Because most local church officers underestimate their own value, it’s also easy to undervalue the service of members who minister with them. So from time to time, remind yourself of a very important point: Money is not the most sought-after reward.
If you were able to pay each volunteer leader and program participant the minimum wage, would you get better performance? Probably not.
Richard Laliberte claims that $5.15 an hour “just doesn’t buy enough goodwill to get the minimum wage worker really moving.” He says that “the most effective (and cheapest) motivator is praise”—especially while the accomplishment is fresh and the praise is specific (“For Love Not Money,” Success, August 1998, pp. 63-65). Let’s pursue this.
In a sidebar to Laliberte’s article, motivation expert Barbara Fielder offers some age-based pointers, recognizing that what pumps up one worker may deflate another. I have adapted some of her ideas to prime your pump for praise.

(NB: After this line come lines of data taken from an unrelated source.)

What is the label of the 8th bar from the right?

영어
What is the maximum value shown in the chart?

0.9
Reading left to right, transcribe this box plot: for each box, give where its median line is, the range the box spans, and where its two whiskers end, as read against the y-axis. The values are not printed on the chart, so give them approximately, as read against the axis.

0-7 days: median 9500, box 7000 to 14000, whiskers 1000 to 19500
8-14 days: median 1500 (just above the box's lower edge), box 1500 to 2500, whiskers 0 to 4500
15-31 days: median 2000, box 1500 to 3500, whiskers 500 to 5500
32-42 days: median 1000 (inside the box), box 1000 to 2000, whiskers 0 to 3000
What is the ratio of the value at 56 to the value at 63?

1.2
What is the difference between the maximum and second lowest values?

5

High School Students—Praise even the basics. Praise them for being on time and staying for the entire Sabbath School session—program, mission report, and lesson study—rather than leaving after doing their part. Praise them for being attired according to your Sabbath School’s standards and for being cooperative—not necessarily cheerful. However, cheerful is not out of reach if you “promote a fun atmosphere.”
College Students—Fielder says that despite their bulging school and social calendars, these volunteers will stick with you longer if you can accommodate their schedule. Praise them when they do. Build relations with them that encourage them to talk frankly when they need to refuse an invitation to participate or to ask that someone substitute for their regular service. Praise them for covering their bases. Find ministry opportunities that tap into their major. Praise their excellence as it grows.

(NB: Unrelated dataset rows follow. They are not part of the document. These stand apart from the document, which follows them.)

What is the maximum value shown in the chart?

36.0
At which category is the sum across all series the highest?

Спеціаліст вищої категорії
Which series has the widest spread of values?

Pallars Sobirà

The Middle-aged—These busy people are usually pulled in many directions, and praise from all directions should follow them. As with all the age groups, tailor your timing and your expressions to fit their personality and temperament. Some like public praise; others want praise to be low-key.

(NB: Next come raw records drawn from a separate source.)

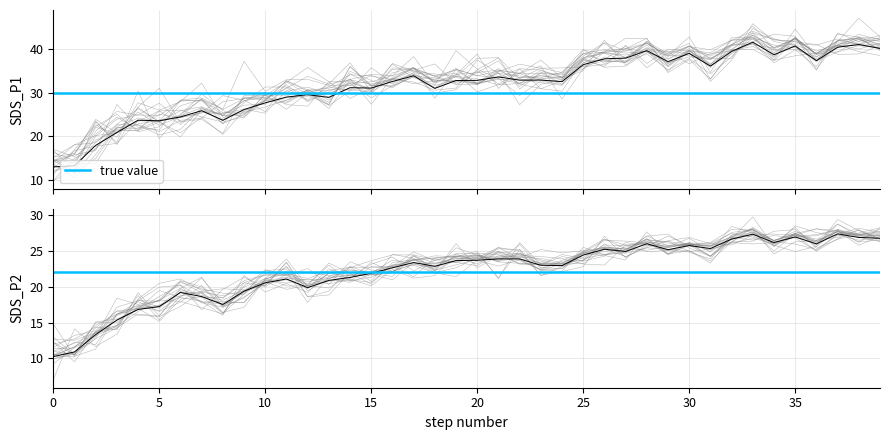

How many lines are shown in the chart?

2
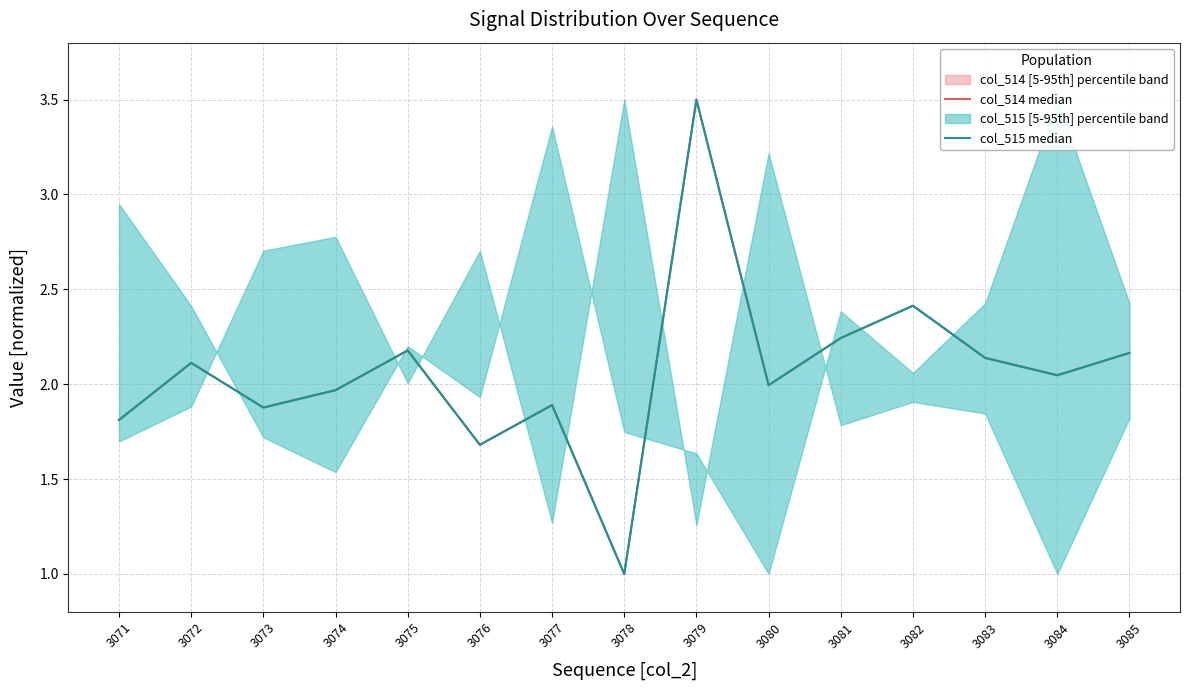

Reading right to left, list all the values displayed in this chart.

col_514 median: 3085=2.2	3084=2.0	3083=2.1	3082=2.4	3081=2.2	3080=2.0	3079=3.5	3078=1.0	3077=1.9	3076=1.7	3075=2.2	3074=2.0	3073=1.9	3072=2.1	3071=1.8
col_515 median: 3085=2.2	3084=2.0	3083=2.1	3082=2.4	3081=2.2	3080=2.0	3079=3.5	3078=1.0	3077=1.9	3076=1.7	3075=2.2	3074=2.0	3073=1.9	3072=2.1	3071=1.8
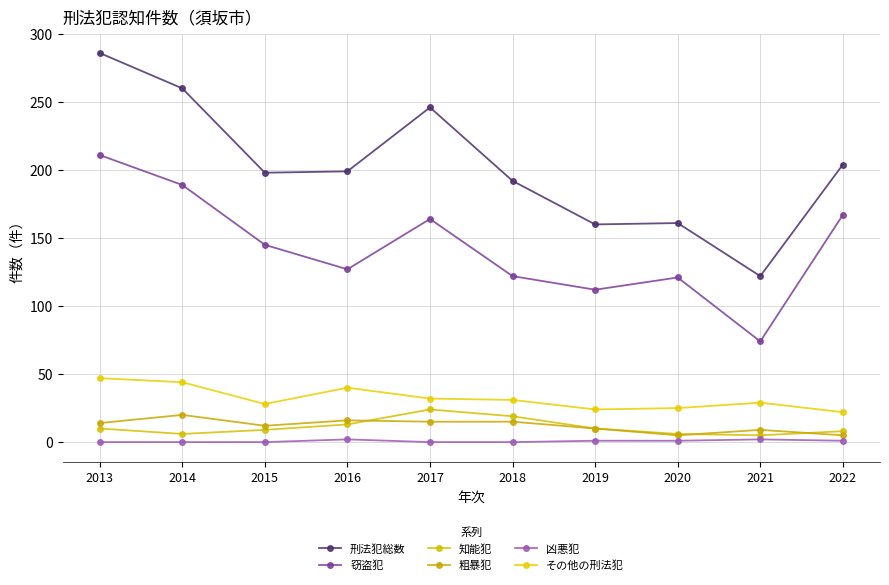

Which series has the largest range (max minus min)?

刑法犯総数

Senior Citizens—Take advantage of their experience and expertise, including their abilities to pour oil on troubled water and to give a fresh perspective to a challenge. Praise them for their “negotiations.” However, don’t assume that they are always available or “need” to stay busy. Respect their well-earned retirement, and include them in more than Mother’s Day and Father’s Day programs. Be mindful of their physical limitations. Praise them for being your audience.
Just for fun, take the time to compute all the hours of service that volunteers give to Sabbath School for one month. Multiply that number by $5.15. Then count your blessings!